Dari segi lingkup kompetensi yang harus dicapai begitu luas. Pandangan tentang mutu pun kemudian meliputi berbagai aspek kompetensi. Bukan hanya menyangkut ranah kognitif tetapi juga afektif, psikomotor, dan bahkan spiritual. Mutu tidak hanya terfokus pada pencapaian atau prestasi akademis (academic achievement), tetapi juga bidang-bidang nonakademik, seperti prestasi seni, ketrampilan sosial, keterampilan vokasional, serta penghayatan dan pengamalan spiritual dalam bentuk budi pekerti luhur. Yang sering menjadi masalah adalah bagaimana menilai secara akurat berbagai aspek kompetensi tersebut. Apalagi kalau seluruhnya harus berdasarkan standar nasional. Sementara itu, sebagian ranah kemampuan yang dicapai untuk sebagian relatif sukar mengukurnya. Beberapa jenis kompetensi juga banyak yang lebih bersifat lokal, seperti keterampilan vokasional, keterampilan sosial, serta budi pekerti.

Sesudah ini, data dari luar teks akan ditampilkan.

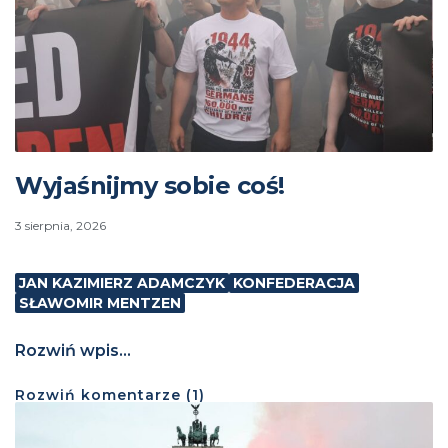
Wyjaśnijmy sobie coś!
3 sierpnia, 2026
JAN KAZIMIERZ ADAMCZYK
KONFEDERACJA
SŁAWOMIR MENTZEN
Rozwiń wpis...
Rozwiń
komentarze (
1
)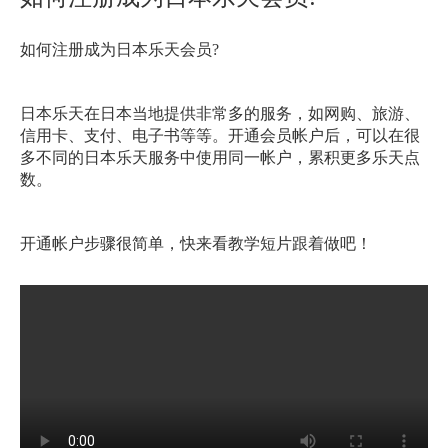
如何注册成为日本乐天会员
?
日本乐天在日本当地提供非常多的服务，如网购、旅游、
信用卡、支付、电子书等等。开通会员帐户后，可以在很
多不同的日本乐天服务中使用同一帐户，累积更多乐天点
数。
开通帐户步骤很简单，快来看教学短片跟着做吧！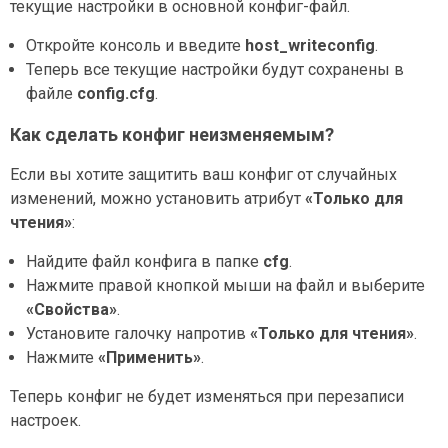
текущие настройки в основной конфиг-файл.
Откройте консоль и введите
host_writeconfig
.
Теперь все текущие настройки будут сохранены в
файле
config.cfg
.
Как сделать конфиг неизменяемым?
Если вы хотите защитить ваш конфиг от случайных
изменений, можно установить атрибут
«Только для
чтения»
:
Найдите файл конфига в папке
cfg
.
Нажмите правой кнопкой мыши на файл и выберите
«Свойства»
.
Установите галочку напротив
«Только для чтения»
.
Нажмите
«Применить»
.
Теперь конфиг не будет изменяться при перезаписи
настроек.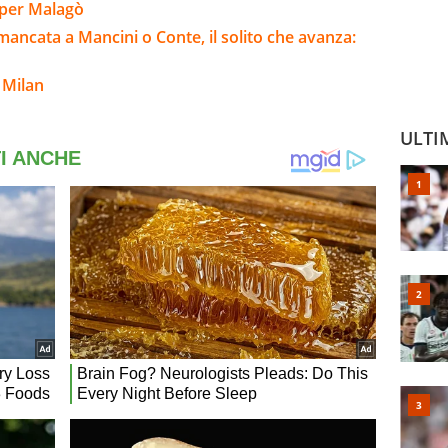
t per Malagò
e mancata a Mancini o Conte, il solito che avanza:
 Milan
ULTI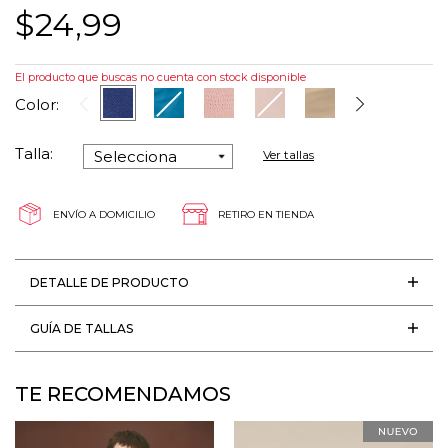
$24,99
El producto que buscas no cuenta con stock disponible
Color:
Talla:
Ver tallas
ENVÍO A DOMICILIO
RETIRO EN TIENDA
DETALLE DE PRODUCTO
GUÍA DE TALLAS
TE RECOMENDAMOS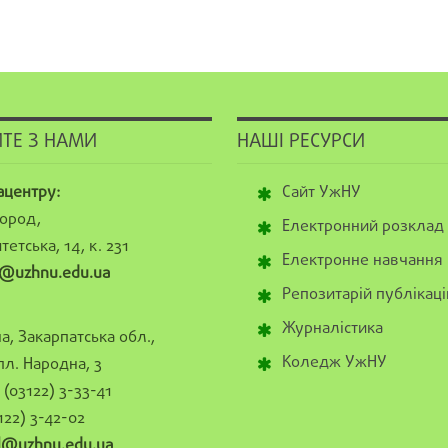
ТЕ З НАМИ
НАШІ РЕСУРСИ
ацентру:
Сайт УжНУ
ород,
Електронний розклад
тетська, 14, к. 231
Електронне навчання
@uzhnu.edu.ua
Репозитарій публікаці
Журналістика
а, Закарпатська обл.,
Коледж УжНУ
пл. Народна, 3
(03122) 3-33-41
122) 3-42-02
al@uzhnu.edu.ua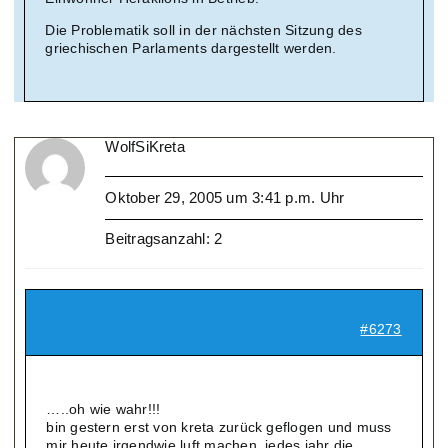
Die Problematik soll in der nächsten Sitzung des
griechischen Parlaments dargestellt werden.
WolfSiKreta
Oktober 29, 2005 um 3:41 p.m. Uhr
Beitragsanzahl: 2
#6273
…..oh wie wahr!!!
bin gestern erst von kreta zurück geflogen und muss
mir heute irgendwie luft machen. jedes jahr die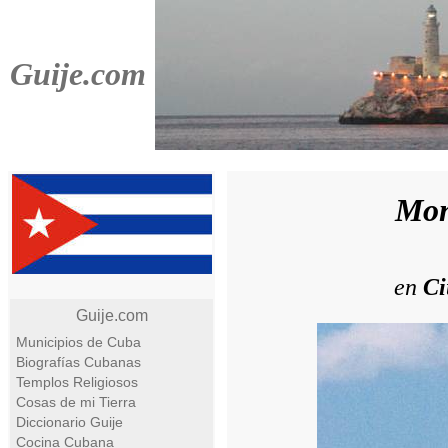
Guije.com
Mon
en
Ci
Guije.com
Municipios de Cuba
Biografías Cubanas
Templos Religiosos
Cosas de mi Tierra
Diccionario Guije
Cocina Cubana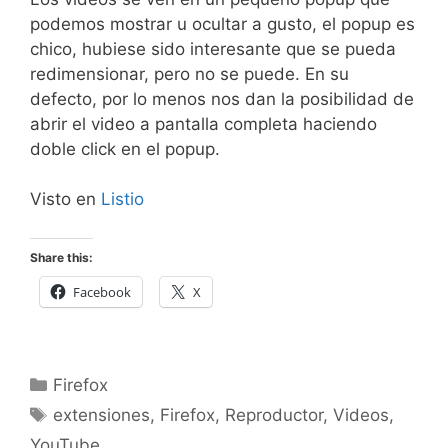
podemos mostrar u ocultar a gusto, el popup es
chico, hubiese sido interesante que se pueda
redimensionar, pero no se puede. En su
defecto, por lo menos nos dan la posibilidad de
abrir el video a pantalla completa haciendo
doble click en el popup.
Visto en
Listio
Share this:
Facebook
X
Categorías
Firefox
Etiquetas
extensiones
,
Firefox
,
Reproductor
,
Videos
,
YouTube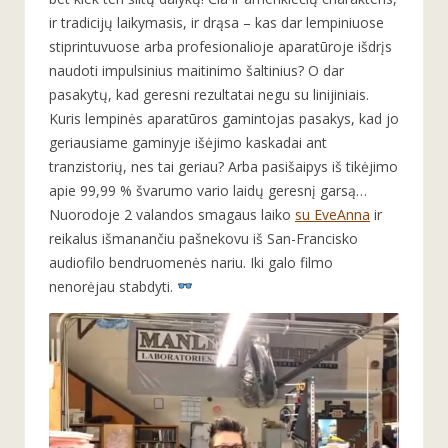
ir tradicijų laikymasis, ir drąsa – kas dar lempiniuose
stiprintuvuose arba profesionalioje aparatūroje išdrįs
naudoti impulsinius maitinimo šaltinius? O dar
pasakytų, kad geresni rezultatai negu su linijiniais.
Kuris lempinės aparatūros gamintojas pasakys, kad jo
geriausiame gaminyje išėjimo kaskadai ant
tranzistorių, nes tai geriau? Arba pasišaipys iš tikėjimo
apie 99,99 % švarumo vario laidų geresnį garsą…
Nuorodoje 2 valandos smagaus laiko
su EveAnna
ir
reikalus išmanančiu pašnekovu iš San-Francisko
audiofilo bendruomenės nariu. Iki galo filmo
nenorėjau stabdyti.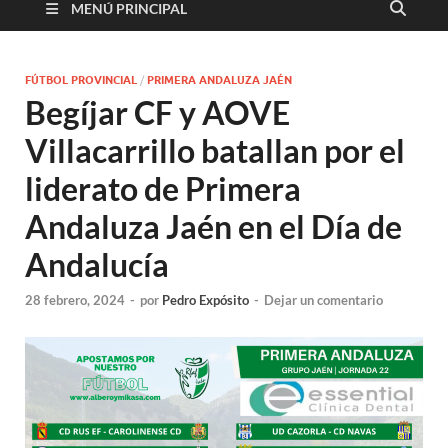
MENÚ PRINCIPAL
FÚTBOL PROVINCIAL
/
PRIMERA ANDALUZA JAÉN
Begíjar CF y AOVE
Villacarrillo batallan por el
liderato de Primera
Andaluza Jaén en el Día de
Andalucía
28 febrero, 2024
-
por
Pedro Expósito
-
Dejar un comentario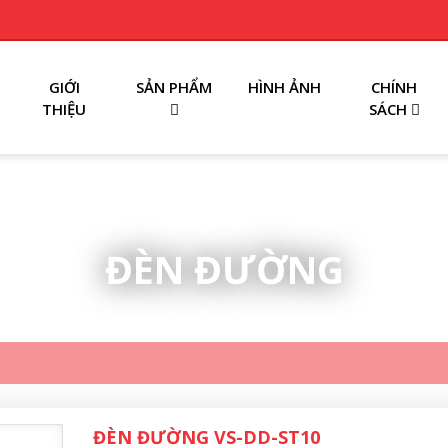
GIỚI
SẢN PHẨM
HÌNH ẢNH
CHÍNH
THIỆU
SÁCH
ĐÈN ĐƯỜNG
ĐÈN ĐƯỜNG VS-DD-ST10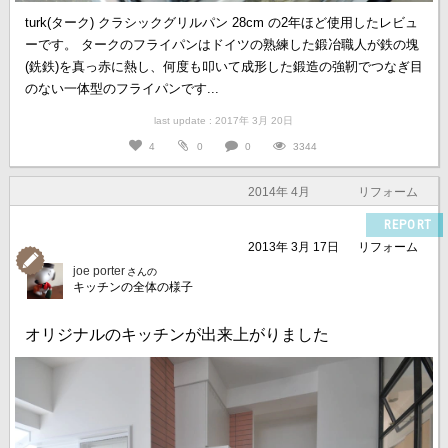
turk(ターク) クラシックグリルパン 28cm の2年ほど使用したレビュ
ーです。 タークのフライパンはドイツの熟練した鍛冶職人が鉄の塊
(銑鉄)を真っ赤に熱し、何度も叩いて成形した鍛造の強靭でつなぎ目
のない一体型のフライパンです...
last update : 2017年 3月 20日
4
0
0
3344
2014年 4月
リフォーム
REPORT
2013年 3月 17日
リフォーム
joe porter
さんの
キッチンの全体の様子
オリジナルのキッチンが出来上がりました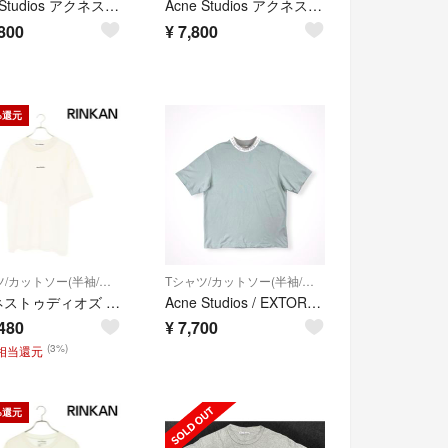
Acne Studios アクネストゥディオズ Tシャツ・カットソー XS 白 【古着】【中古】【送料無料】
Acne Studios アクネストゥディオズ Tシャツ・カットソー S カーキ 【古着】【中古】【送料無料】
800
¥
7,800
%還元
Tシャツ/カットソー(半袖/袖なし)
Tシャツ/カットソー(半袖/袖なし)
アクネストゥディオズ FN-MN-TSHI000353 ロゴスタンププリントTシャツ メンズ M
Acne Studios / EXTORR LOGO RIB T-SHIRTS SIZE:Ｓ
480
¥
7,700
(3%)
円相当還元
%還元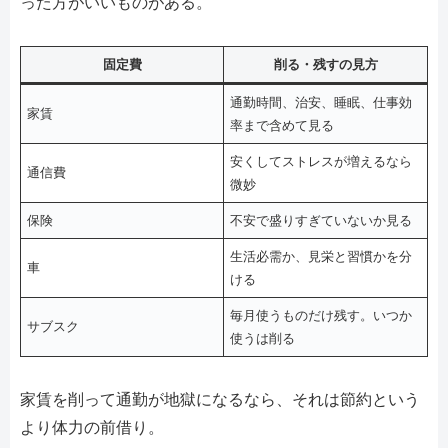
った方がいいものがある。
固定費
削る・残すの見方
通勤時間、治安、睡眠、仕事効
家賃
率まで含めて見る
安くしてストレスが増えるなら
通信費
微妙
保険
不安で盛りすぎていないか見る
生活必需か、見栄と習慣かを分
車
ける
毎月使うものだけ残す。いつか
サブスク
使うは削る
家賃を削って通勤が地獄になるなら、それは節約という
より体力の前借り。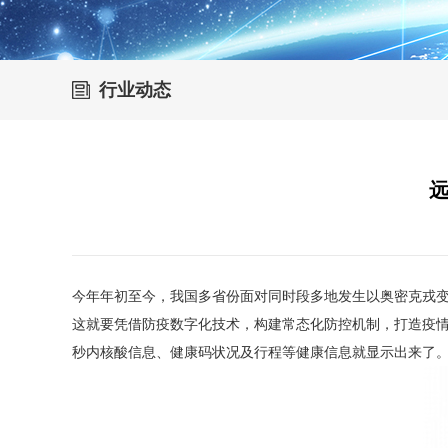
行业动态
远
今年年初至今，我国多省份面对同时段多地发生以奥密克戎变
这就要凭借防疫数字化技术，构建常态化防控机制，打造疫情
秒内核酸信息、健康码状况及行程等健康信息就显示出来了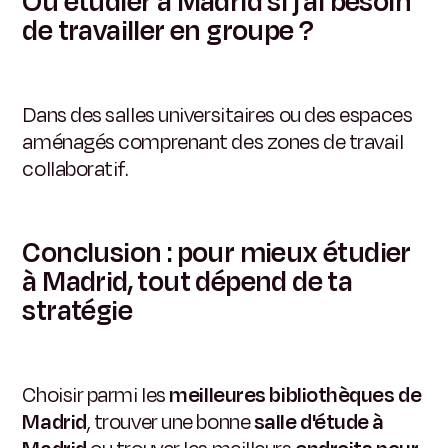
Où étudier à Madrid si j'ai besoin
de travailler en groupe ?
Dans des salles universitaires ou des espaces
aménagés comprenant des zones de travail
collaboratif.
Conclusion : pour mieux étudier
à Madrid, tout dépend de ta
stratégie
Choisir parmi les
meilleures bibliothèques de
Madrid
, trouver une bonne
salle d'étude à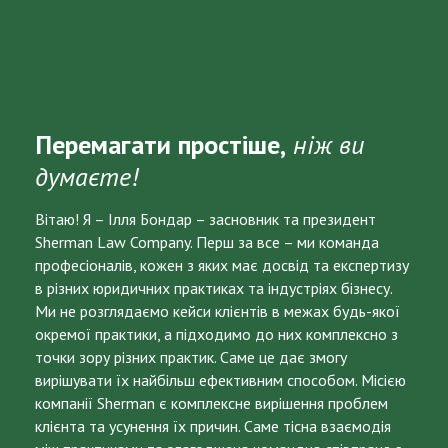
Перемагати простіше,
ніж ви
думаєте!
Вітаю! Я – Ілля Бондар – засновник та президент
Sherman Law Company. Перш за все – ми команда
професіоналів, кожен з яких має досвід та експертизу
в різних юридичних практиках та індустріях бізнесу.
Ми не розглядаємо кейси клієнтів в межах будь-якої
окремої практики, а підходимо до них комплексно з
точки зору різних практик. Саме це дає змогу
вирішувати їх найбільш ефективним способом. Місією
компанії Sherman є комплексне вирішення проблем
клієнта та усунення їх причин. Саме тісна взаємодія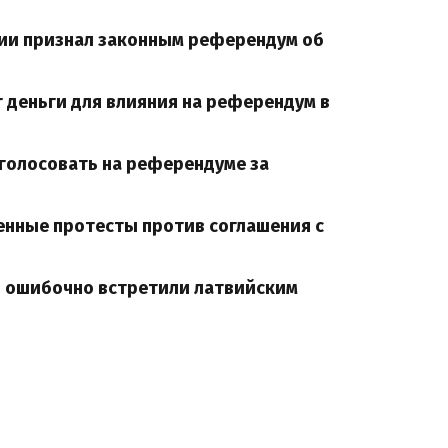
ии признал законным референдум об
т деньги для влияния на референдум в
голосовать на референдуме за
енные протесты против соглашения с
и ошибочно встретили латвийским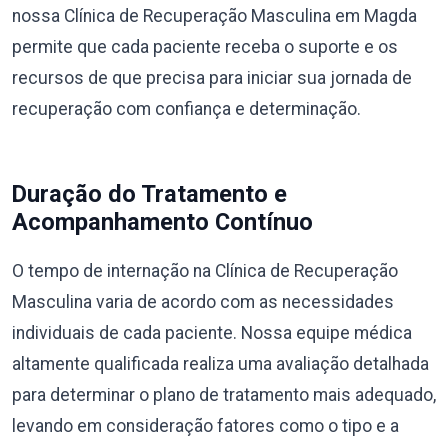
nossa Clínica de Recuperação Masculina em Magda
permite que cada paciente receba o suporte e os
recursos de que precisa para iniciar sua jornada de
recuperação com confiança e determinação.
Duração do Tratamento e
Acompanhamento Contínuo
O tempo de internação na Clínica de Recuperação
Masculina varia de acordo com as necessidades
individuais de cada paciente. Nossa equipe médica
altamente qualificada realiza uma avaliação detalhada
para determinar o plano de tratamento mais adequado,
levando em consideração fatores como o tipo e a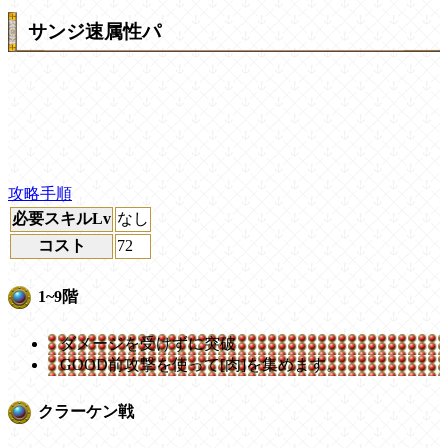
サンジ速属性パ
攻略手順
必要スキルLv
なし
コスト
72
1~9階
ダメージを受けずに突破
GOOD前攻撃を使って[肉]を集めます。
クラーケン戦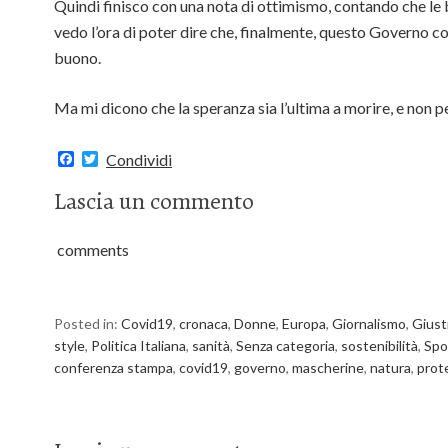
Quindi finisco con una nota di ottimismo, contando che le 
vedo l’ora di poter dire che, finalmente, questo Governo c
buono.
Ma mi dicono che la speranza sia l’ultima a morire, e non 
F
T
Condividi
a
w
c
i
Lascia un commento
e
t
b
t
o
e
comments
o
r
k
Posted in:
Covid19
,
cronaca
,
Donne
,
Europa
,
Giornalismo
,
Giusti
style
,
Politica Italiana
,
sanità
,
Senza categoria
,
sostenibilità
,
Spo
conferenza stampa
,
covid19
,
governo
,
mascherine
,
natura
,
prote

Menurut Sallis (1993), terdapat tiga pengertian konsep mutu. Pertama, mutu sebagai konsep yang absolut (mutlak), kedua, mutu dalam konsep yang relatif, dan ketiga mutu menurut pelanggan.
Dalam pengertian absolut, sesuatu disebut bermutu jika memenuhi standar yang tertinggi dan tidak dapat diungguli, sehingga mutu dianggap sesuatu yang ideal yang tidak dapat dikompromikan, seperti kebaikan, keindahan, kebenaran. Mutu dalam konsep ini menunjukkan keunggulan status dan posisi dengan mutu tinggi (high quality). Jika dikaitkan dengan konteks pendidikan, maka konsep mutu absolut bersifat elit karena hanya sedikit lembaga pendidikan yang dapat memberikan pendidikan dengan high quality kepada siswa, dan sebagian besar siswa tidak dapat menjangkaunya.